When Tweets Meet Policy: How Social Media Shapes Economic Expectations in Africa
By Professor Chukwuemeka Ifegwu Eke, University of Abuja
The Big Question
Can WhatsApp, X (Twitter), and TikTok really influence how citizens respond to government policies?
My latest research—“Rational Expectations, Social Media and Policy Ineffectiveness in Sub-Saharan Africa (2000–2024)”—set out to answer this.
The Research Journey
We examined how fast-spreading digital information affects the traditional link between macroeconomic policy and economic growth.
The guiding idea was simple: when everyone receives policy news instantly, they adjust their expectations sooner—possibly neutralizing policy impact.
Data and Methods
To capture twenty-five years of evidence (2000–2024), we combined verified sources:
World Bank (WDI) for GDP growth, inflation, and monetary indicators.
IMF & TradingEconomics for average policy rates.
DataReportal (Kepios) for internet and social-media penetration.
All data were merged into one regression dataset for Sub-Saharan Africa.

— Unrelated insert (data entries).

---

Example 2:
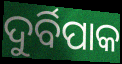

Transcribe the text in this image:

ଦୁର୍ବିପାକ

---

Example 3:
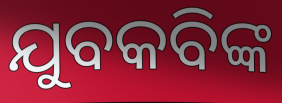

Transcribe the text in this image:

ଯୁବକବିଙ୍କ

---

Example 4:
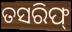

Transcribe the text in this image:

ତସରିଫ୍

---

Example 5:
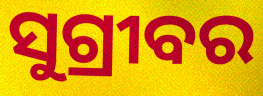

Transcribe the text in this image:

ସୁଗ୍ରୀବର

Using Ordinary Least Squares (OLS) with robust HC3 errors, we modeled GDP growth as a function of inflation, policy rate, internet use, social-media use, and mobile subscriptions.
What the Numbers Showed
Inflation and exchange-rate instability still depress growth.

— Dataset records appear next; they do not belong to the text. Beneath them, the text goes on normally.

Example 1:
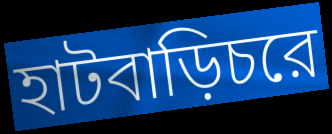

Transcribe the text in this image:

হাটবাড়িচরে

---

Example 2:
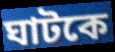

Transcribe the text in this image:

ঘাটকে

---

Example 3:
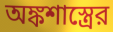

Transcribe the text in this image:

অঙ্কশাস্ত্রের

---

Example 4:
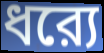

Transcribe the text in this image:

ধর‍্যে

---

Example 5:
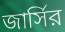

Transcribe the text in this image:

জার্সিরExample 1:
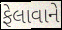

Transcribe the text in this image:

ફેલાવાને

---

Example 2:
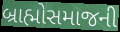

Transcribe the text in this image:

બ્રાહ્મોસમાજની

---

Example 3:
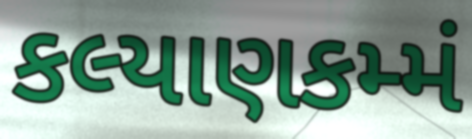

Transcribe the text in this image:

કલ્યાણકમ્મં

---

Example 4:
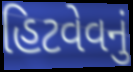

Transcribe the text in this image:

હિટવેવનું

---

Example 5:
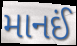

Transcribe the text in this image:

માનઈંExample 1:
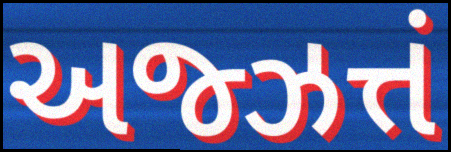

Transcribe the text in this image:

અજ્ઝત્તં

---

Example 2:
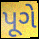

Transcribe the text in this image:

પૂગે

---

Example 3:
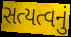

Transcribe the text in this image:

સત્યત્વનું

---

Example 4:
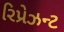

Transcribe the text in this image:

રિપ્રેઝન્ટ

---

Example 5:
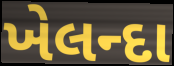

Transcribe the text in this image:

ખેલન્દાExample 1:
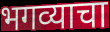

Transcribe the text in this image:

भगव्याचा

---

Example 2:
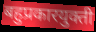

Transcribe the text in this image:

बहुप्रकारयुक्ती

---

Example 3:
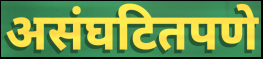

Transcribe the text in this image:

असंघटितपणे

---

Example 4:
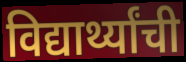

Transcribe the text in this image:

विद्यार्थ्यांची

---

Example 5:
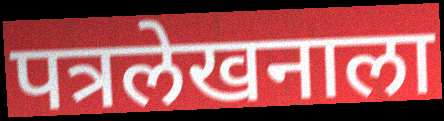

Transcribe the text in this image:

पत्रलेखनालाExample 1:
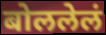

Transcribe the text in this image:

Broad money expansion encourages output.
But the standout finding was the power of social media: higher social-media penetration correlated with quicker expectation adjustments and a weaker policy-growth link.
In plain terms, as digital connectivity rose, policy announcements lost their “surprise effect.”
Citizens, firms, and investors reacted almost instantly to rumors or statements online—often before policies took effect.
Why It Matters
This confirms the rational-expectations view in a digital age: when information is everywhere, people anticipate government moves.
Social media has become both a classroom for economic learning and a megaphone for panic or misinformation.
Policies now succeed or fail partly on how well they are communicated across digital platforms.
Research Challenges
The study faced three key hurdles:
- Data Gaps: Social-media metrics before 2010 were scarce; we had to reconstruct early years from multiple reports.
- Aggregation Limits: Sub-Saharan averages hide national differences—future work will use country panels.
- Causality: Distinguishing whether social media drives expectation change or simply mirrors it remains complex.
Despite these limits, the patterns are clear and consistent across specifications.

Takeaway for Policymakers
Economic management today is not only about setting rates or budgets; it’s about managing narratives.
Governments and central banks must engage citizens directly online, provide clear data, and counter misinformation promptly.
In the digital economy, credibility travels at the speed of a tweet.
(Professor Chukwuemeka Ifegwu Eke is a scholar of Macroeconomics and Digital Economics at the University of Abuja.)